Look through the listing below and report every line that contains "usually".
- Opening Delimiter -
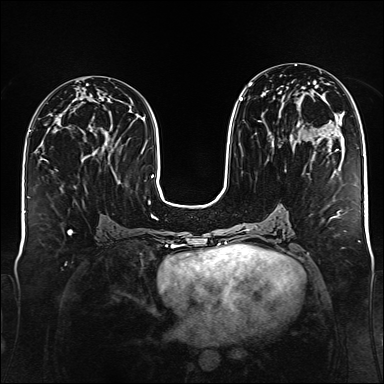
Breast MRI (dynamic contrast-enhanced), one axial slice; position 72 of 176 along the scan axis; dynamic contrast-enhanced series, time point 2 of 6 at this slice position (early post-contrast); 1.5 T; TE 2.3 ms, TR 5.2 ms; 1 mm slice thickness; 384 × 384 image matrix, field of view 340 × 340 mm. Female patient.
Annotated regions visible in this slice (semi-automatic segmentation, software-assisted and operator-edited):
- enhancing-tissue mask used for the functional tumour volume (all voxels passing the contrast-enhancement thresholds inside the analysis volume; usually the tumour): bounding box [x1, y1, x2, y2] px = [239, 75, 325, 159]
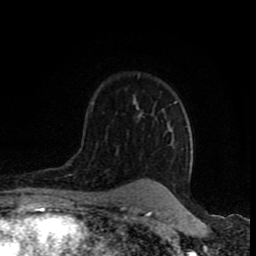
Breast MRI (dynamic contrast-enhanced), one axial slice. Slice 57 of 80 in the series (ordered by position). Cropped to one breast. Dynamic contrast-enhanced series, time point 2 of 8 at this slice position (early post-contrast). 1.5 T. TE 4.2 ms, TR 7 ms. 256 × 256 image matrix, field of view 155 × 155 mm. Female patient.
Annotated regions visible in this slice (semi-automatic segmentation, software-assisted and operator-edited):
- enhancing-tissue mask used for the functional tumour volume (all voxels passing the contrast-enhancement thresholds inside the analysis volume; usually the tumour): bounding box (x1, y1, x2, y2) in pixels: (134, 100, 138, 109)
- Closing Delimiter -
**EXERCISE OUTPUT**
- enhancing-tissue mask used for the functional tumour volume (all voxels passing the contrast-enhancement thresholds inside the analysis volume; usually the tumour): bounding box [x1, y1, x2, y2] px = [239, 75, 325, 159]
- enhancing-tissue mask used for the functional tumour volume (all voxels passing the contrast-enhancement thresholds inside the analysis volume; usually the tumour): bounding box (x1, y1, x2, y2) in pixels: (134, 100, 138, 109)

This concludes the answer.